The goal of the workshop is twofold. On the one hand, it allows the first party to transfer their vision of the product, the goal they are trying to achieve, to the Scrum Team. Material from the viability study is very helpful in this process.
On the other hand, it allows the Scrum Team to translate this vision from a more technical perspective. Most important in this process is giving the Scrum Team plenty of room to ask questions and discuss aspects of the goal. It is their job to challenge assumptions and consider the technical viability of the suggested solutions.
It is in the synergy of these two groups – the idealists and the realisers – that the Product Goal is born. Without the team, the idea is just that, a possibility, a dream. With the team joining in, we get a notion of how the dream can become reality.
The session will usually take between 1 and 2 hours.
As the Scrum Master, I will usually be the one at the whiteboard summarising details. The advantage of this is three-fold:
- First of all, it leaves those present to focus on the discussion;
- Second, it provides a running summary of the conversations taking place. It confirms understanding because it provides something for those present to correct and improve upon;
- Third, working with a single whiteboard and favouring keywords keeps everyone focused on a higher level of detail.
It is such a rewarding process for all those involved, seeing the fruits of the discussions, a mutual understanding taking shape in real-time in front of you. People will usually get really enthusiastic, stand up and take over. By the end of the meeting, I will probably be sitting on the sidelines. And you can tell when the meeting is finished because discussions will wind down, as people sit back and look proudly at their work.
The benefit of this approach to me is invaluable. As those present witness the Scrum Team shaping dreams into reality, so to speak, demonstrating their level of understanding and expertise, it creates a lot of trust in the team.
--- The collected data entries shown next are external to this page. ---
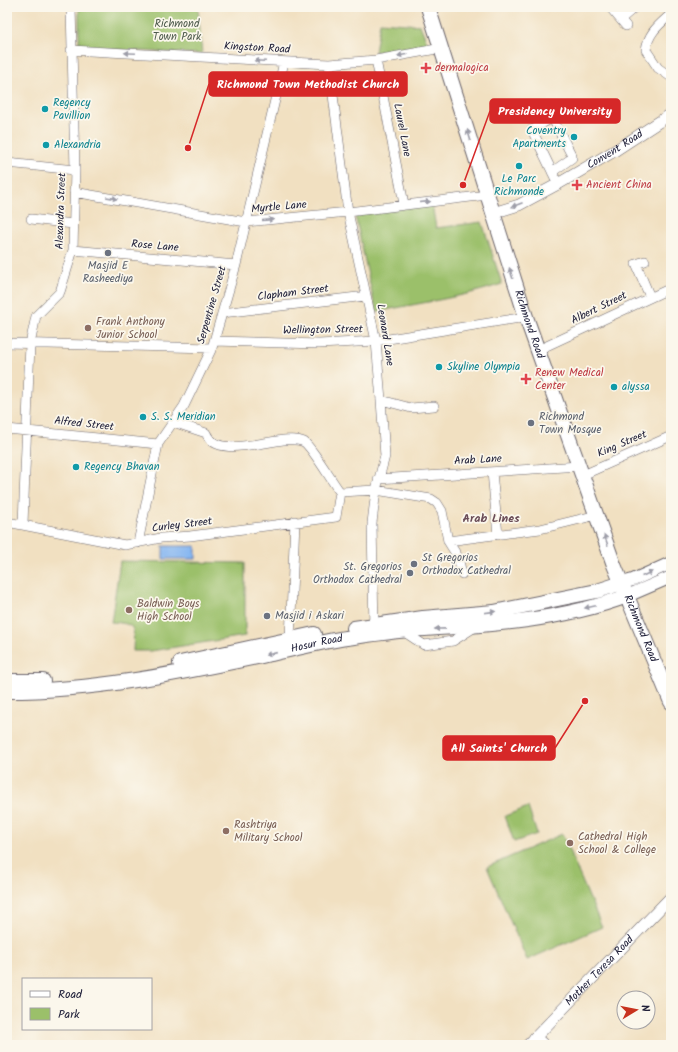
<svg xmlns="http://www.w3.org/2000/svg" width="678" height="1052" viewBox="0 0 678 1052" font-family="Kalam,sans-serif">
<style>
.green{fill:#9bc06a;stroke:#5e7152}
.water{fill:#85b6f1;stroke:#546c96}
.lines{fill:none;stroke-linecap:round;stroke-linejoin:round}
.minor-casing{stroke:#6a646a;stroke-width:10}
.tertiary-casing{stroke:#6a646a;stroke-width:12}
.secondary-casing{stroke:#6a646a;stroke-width:14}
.primary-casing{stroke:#6a646a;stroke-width:16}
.minor{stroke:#fff;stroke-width:9}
.tertiary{stroke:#fff;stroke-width:11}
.secondary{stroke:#fff;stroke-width:12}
.primary{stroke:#fff;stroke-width:14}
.oneway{fill:#9c9ca7}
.health-dot{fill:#e0444e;stroke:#fbf7ec;stroke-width:1.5}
.culture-dot{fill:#0f9aa8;stroke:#fbf7ec;stroke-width:1.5}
.worship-dot{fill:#6b7280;stroke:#fbf7ec;stroke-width:1.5}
.education-dot{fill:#8d6e63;stroke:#fbf7ec;stroke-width:1.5}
.labels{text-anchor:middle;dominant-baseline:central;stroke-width:3.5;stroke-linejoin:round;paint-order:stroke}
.park-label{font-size:11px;fill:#4c594b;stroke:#fbf7ec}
.street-label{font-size:11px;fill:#22223b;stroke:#fbf7ec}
.health-label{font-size:11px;fill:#be3a42;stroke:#fbf7ec;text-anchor:start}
.culture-label{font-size:11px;fill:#0d838f;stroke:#fbf7ec;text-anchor:start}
.worship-label{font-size:11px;fill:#5b616d;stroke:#fbf7ec;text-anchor:start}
.education-label{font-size:11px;fill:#785e54;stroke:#fbf7ec;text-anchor:start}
.neighbourhood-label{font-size:12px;font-weight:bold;fill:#6a4c57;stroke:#fbf7ec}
.leader{fill:none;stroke:#d62828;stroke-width:1.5}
.callout-dot{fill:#d62828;stroke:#fbf7ec;stroke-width:1.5}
.callout{fill:#d62828;stroke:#d62828;stroke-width:1.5}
.callout-label{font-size:12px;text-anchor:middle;font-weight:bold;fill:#fff}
</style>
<rect width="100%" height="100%" fill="#fbf7ec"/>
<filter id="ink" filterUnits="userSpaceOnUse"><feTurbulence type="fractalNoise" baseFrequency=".025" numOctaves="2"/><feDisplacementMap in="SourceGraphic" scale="8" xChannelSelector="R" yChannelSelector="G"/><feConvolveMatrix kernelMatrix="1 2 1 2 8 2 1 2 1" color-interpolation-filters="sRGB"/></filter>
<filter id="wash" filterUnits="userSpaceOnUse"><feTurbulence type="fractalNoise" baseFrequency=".012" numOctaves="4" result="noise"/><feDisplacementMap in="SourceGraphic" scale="16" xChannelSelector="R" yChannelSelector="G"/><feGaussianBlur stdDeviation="0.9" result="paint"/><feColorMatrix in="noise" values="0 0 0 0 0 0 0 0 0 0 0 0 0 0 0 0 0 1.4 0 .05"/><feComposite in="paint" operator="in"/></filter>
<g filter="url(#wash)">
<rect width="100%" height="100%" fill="#f1e0c1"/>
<path class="green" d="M79 7H198L202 54 79 48Z
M380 22 420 25 429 47 375 52Z
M432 204 436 228 482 222 502 284C461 298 418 303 376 312L355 215Z
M120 561 245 563V636L151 651H133C134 626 137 624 111 622Z
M528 807 537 834 514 842 505 816Z
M562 834 602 927 527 960 487 867Z"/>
<path class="water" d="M163 546H196V559H163Z"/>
</g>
<g filter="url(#ink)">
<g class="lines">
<g class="minor-casing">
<path id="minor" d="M610 7 626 26
M671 14C659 25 648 33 646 50L658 68 671 77
M621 19 635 7
M71 50 329 64 376 60 442 48
M376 60 404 204
M329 64 348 212 376 341 381 400 385 456 376 490 372 523 374 630
M7 163 75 170
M552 172 572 158V156L553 119H550L532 130 558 184
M74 192 246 222 348 212 487 195
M31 219 73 224
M73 250 236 265
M645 261 636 264 650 297
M222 313 366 296
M214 341 319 344 376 341 526 317
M7 343 212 348
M538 350 671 288
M381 400 411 408 434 406
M173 422 206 433C218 464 284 431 304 442 312 447 332 482 340 492
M7 429 158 444
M492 472 498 535
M583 475 671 436
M378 479 579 466
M340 492 376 490 431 499 437 503 442 511 448 541 458 557 462 574
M7 522 125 545 161 538 190 536 336 517 340 492
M23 524 30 344 36 316 60 292 73 250 75 170 71 7
M448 541 540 529 597 515
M138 543 158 444 184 406 212 348 236 265 284 62
M403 631 424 645 453 641 475 627
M290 639 295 521"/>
</g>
<g class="tertiary-casing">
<g id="tertiary">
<path id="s1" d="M493 213 519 205 558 184 616 150 671 114"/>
<path d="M535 1037 544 1045"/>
<path id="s2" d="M528 1045 671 897"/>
</g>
</g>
<g class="secondary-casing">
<path id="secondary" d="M622 583 633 580 671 563
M627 596 671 577"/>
</g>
<g class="primary-casing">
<g id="primary">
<path id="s3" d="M428 7 526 317 614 565 671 702"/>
<path d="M354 628 423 618 494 612 597 591 622 583"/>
<path d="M180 663 314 634"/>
<path d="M7 681H43"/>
<path id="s4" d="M7 691C95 691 180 673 266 655 291 650 315 643 340 639 368 635 397 630 425 629 492 625 563 620 627 596"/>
</g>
</g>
<use href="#minor" class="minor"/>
<use href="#tertiary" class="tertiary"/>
<use href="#secondary" class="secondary"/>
<use href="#primary" class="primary"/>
</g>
<defs><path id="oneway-solid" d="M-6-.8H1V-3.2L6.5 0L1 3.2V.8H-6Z"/></defs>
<g class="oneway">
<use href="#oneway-solid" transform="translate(130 53) rotate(-177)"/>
<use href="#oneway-solid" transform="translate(403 55) rotate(170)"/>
<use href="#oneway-solid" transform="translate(260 61) rotate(-177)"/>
<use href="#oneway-solid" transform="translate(469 135) rotate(-107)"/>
<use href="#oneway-solid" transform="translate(112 198) rotate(9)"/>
<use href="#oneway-solid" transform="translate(425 202) rotate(-5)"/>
<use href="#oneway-solid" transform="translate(517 205) rotate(159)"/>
<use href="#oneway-solid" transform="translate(268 220) rotate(-5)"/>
<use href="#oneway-solid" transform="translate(511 273) rotate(-108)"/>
<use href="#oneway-solid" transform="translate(606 540) rotate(-109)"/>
<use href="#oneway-solid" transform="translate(647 574) rotate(-24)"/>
<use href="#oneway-solid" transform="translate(590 607) rotate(168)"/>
<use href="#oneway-solid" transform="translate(490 612) rotate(-7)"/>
<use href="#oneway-solid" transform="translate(440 629) rotate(179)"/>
<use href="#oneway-solid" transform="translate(271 654) rotate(167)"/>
</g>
</g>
<g class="health-dot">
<path d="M424 62h4v4h4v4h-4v4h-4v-4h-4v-4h4z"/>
<path d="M575 179h4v4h4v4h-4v4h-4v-4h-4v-4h4z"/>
<path d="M524 373h4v4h4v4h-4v4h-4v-4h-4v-4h4z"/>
</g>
<g class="culture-dot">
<circle cx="45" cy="109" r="4"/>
<circle cx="574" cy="137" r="4"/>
<circle cx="46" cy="145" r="4"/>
<circle cx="519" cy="166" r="4"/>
<circle cx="439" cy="367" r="4"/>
<circle cx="614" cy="387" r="4"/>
<circle cx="143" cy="417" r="4"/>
<circle cx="76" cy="467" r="4"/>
</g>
<g class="worship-dot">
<circle cx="108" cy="253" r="4"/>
<circle cx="531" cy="423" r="4"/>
<circle cx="414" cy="564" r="4"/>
<circle cx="410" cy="573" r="4"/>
<circle cx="267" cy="616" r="4"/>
</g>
<g class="education-dot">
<circle cx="88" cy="328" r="4"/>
<circle cx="129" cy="610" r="4"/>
<circle cx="226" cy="831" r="4"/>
<circle cx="570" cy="843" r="4"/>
</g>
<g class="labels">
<g class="park-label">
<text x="177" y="24">Richmond<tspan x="177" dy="13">Town Park</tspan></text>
</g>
<g class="street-label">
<text transform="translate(257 48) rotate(3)">Kingston Road</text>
<text transform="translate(402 130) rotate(79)">Laurel Lane</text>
<text stroke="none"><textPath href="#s1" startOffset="138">Convent Road</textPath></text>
<text transform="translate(279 207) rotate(-5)">Myrtle Lane</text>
<text transform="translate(61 211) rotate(-88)">Alexandra Street</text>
<text transform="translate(155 246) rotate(5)">Rose Lane</text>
<text transform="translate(293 293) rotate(-7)">Clapham Street</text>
<text transform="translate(212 305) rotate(-74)">Serpentine Street</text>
<text transform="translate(599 308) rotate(-26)">Albert Street</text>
<text stroke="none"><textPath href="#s3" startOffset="333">Richmond Road</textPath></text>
<text transform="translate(323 330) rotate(-1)">Wellington Street</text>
<text transform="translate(385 335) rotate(81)">Leonard Lane</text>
<text transform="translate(84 424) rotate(6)">Alfred Street</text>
<text transform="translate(622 444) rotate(-23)">King Street</text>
<text transform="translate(478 460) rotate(-3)">Arab Lane</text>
<text transform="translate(182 525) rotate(-7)">Curley Street</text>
<text stroke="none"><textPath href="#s3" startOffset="657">Richmond Road</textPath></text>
<text stroke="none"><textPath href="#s4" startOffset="314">Hosur Road</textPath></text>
<text stroke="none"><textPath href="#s2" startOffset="103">Mother Teresa Road</textPath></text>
</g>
<g class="health-label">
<text x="435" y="68">dermalogica</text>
<text x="586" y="185">Ancient China</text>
<text x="535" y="373">Renew Medical<tspan x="535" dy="13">Center</tspan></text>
</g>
<g class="culture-label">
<text x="53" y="103">Regency<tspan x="53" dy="13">Pavillion</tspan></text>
<text x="566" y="131" text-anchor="end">Coventry<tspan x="566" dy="13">Apartments</tspan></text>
<text x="54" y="145">Alexandria</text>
<text x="519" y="179" text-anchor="middle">Le Parc<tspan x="519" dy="13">Richmonde</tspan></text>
<text x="447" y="367">Skyline Olympia</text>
<text x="622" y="387">alyssa</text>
<text x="151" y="417">S. S. Meridian</text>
<text x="84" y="467">Regency Bhavan</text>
</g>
<g class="worship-label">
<text x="108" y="266" text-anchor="middle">Masjid E<tspan x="108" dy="13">Rasheediya</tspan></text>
<text x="539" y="417">Richmond<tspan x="539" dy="13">Town Mosque</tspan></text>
<text x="422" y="558">St Gregorios<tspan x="422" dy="13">Orthodox Cathedral</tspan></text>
<text x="402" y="567" text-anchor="end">St. Gregorios<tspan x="402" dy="13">Orthodox Cathedral</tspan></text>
<text x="275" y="616">Masjid i Askari</text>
</g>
<g class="education-label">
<text x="96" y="322">Frank Anthony<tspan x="96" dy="13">Junior School</tspan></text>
<text x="137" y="604">Baldwin Boys<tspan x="137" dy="13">High School</tspan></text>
<text x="234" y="825">Rashtriya<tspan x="234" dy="13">Military School</tspan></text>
<text x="578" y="837">Cathedral High<tspan x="578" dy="13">School &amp; College</tspan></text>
</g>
<g class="neighbourhood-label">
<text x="491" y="518">Arab Lines</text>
</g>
</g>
<path class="leader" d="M188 148L209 84M463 185L490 111M585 701L555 748"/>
<g class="callout-dot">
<circle cx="188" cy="148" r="4"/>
<circle cx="463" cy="185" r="4"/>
<circle cx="585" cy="701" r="4"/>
</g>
<g class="callout">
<rect x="209" y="72" width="198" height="24" rx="4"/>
<rect x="490" y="99" width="130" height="24" rx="4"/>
<rect x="443" y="736" width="112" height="24" rx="4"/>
</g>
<g class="callout-label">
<text x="308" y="88">Richmond Town Methodist Church</text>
<text x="555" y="115">Presidency University</text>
<text x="499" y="752">All Saints' Church</text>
</g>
<rect width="678" height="1052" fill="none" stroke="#fbf7ec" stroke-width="24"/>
<rect x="22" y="978" width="130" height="52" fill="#fbf7ec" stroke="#a4a2a5"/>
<rect x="30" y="991" width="20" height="6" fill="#ffffff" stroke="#a4a2a5"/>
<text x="58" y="998" font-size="12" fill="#22223b">Road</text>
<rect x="30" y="1008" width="20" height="12" fill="#9bc06a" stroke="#a4a2a5"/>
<text x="58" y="1018" font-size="12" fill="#22223b">Park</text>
<g transform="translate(636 1010) rotate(80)"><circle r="19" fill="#fbf7ec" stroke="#a4a2a5"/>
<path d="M0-3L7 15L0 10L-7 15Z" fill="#c8321e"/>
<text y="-6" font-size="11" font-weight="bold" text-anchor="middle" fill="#22223b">N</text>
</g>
</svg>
Moreover, by involving the complete Scrum Team in the process, we create a sense of ownership among the entire team. In fact, with this one meeting we essentially work on the three pillars of motivation as described by Daniel Pink:
- Purpose: The Product Goal, as it forms itself in the collective intelligence of the team;
- Autonomy: By giving the Scrum Team room to translate the Product Goal into their own definition of it, the team takes control of it and makes it their own;
- and Mastery: During the process of translation, the Scrum Team automatically develops an understanding of what needs to be done, thereby gaining confidence.
In his book Drive, Daniel Pink discusses how motivation depends on three factors, purpose, autonomy and mastery.
Notice how this approach honors the values of the Agile Manifesto:
Individuals and interactions over processes and tools: People are communicating and collaborating with no attention to the process itself. The process is so natural that it disappears into the background. Tools (a whiteboard instead of a Jira board) are unobtrusive and serve the interactions.
Working software over comprehensive documentation: This one is a bit abstract, but if we consider information management as an integral part of a developer’s job, what we have is people working together to manage complex information in a clear and efficient manner, avoiding huge documentation with endless requirements.
Customer collaboration over contract negotiation: There is absolutely nothing resembling a contract in the process, just a building of trust and a collaboration between the two parties to determine what needs to happen.
Responding to change over following a plan: Discussion is high level and everyone understands that at this level there is a lot of uncertainty. Uncertainty is a given and the attitude is one of exploration.
But most of all, what I love about this approach is the way it seems so natural to all involved. It is efficient and effective, but at no time does it feel like that is the purpose. That is the beauty of Agile done right: it involves shedding choking procedures, expectations and controls and just simply doing what is needed on a basis of trust, respect and an understanding that we are all highly motivated to get this thing done!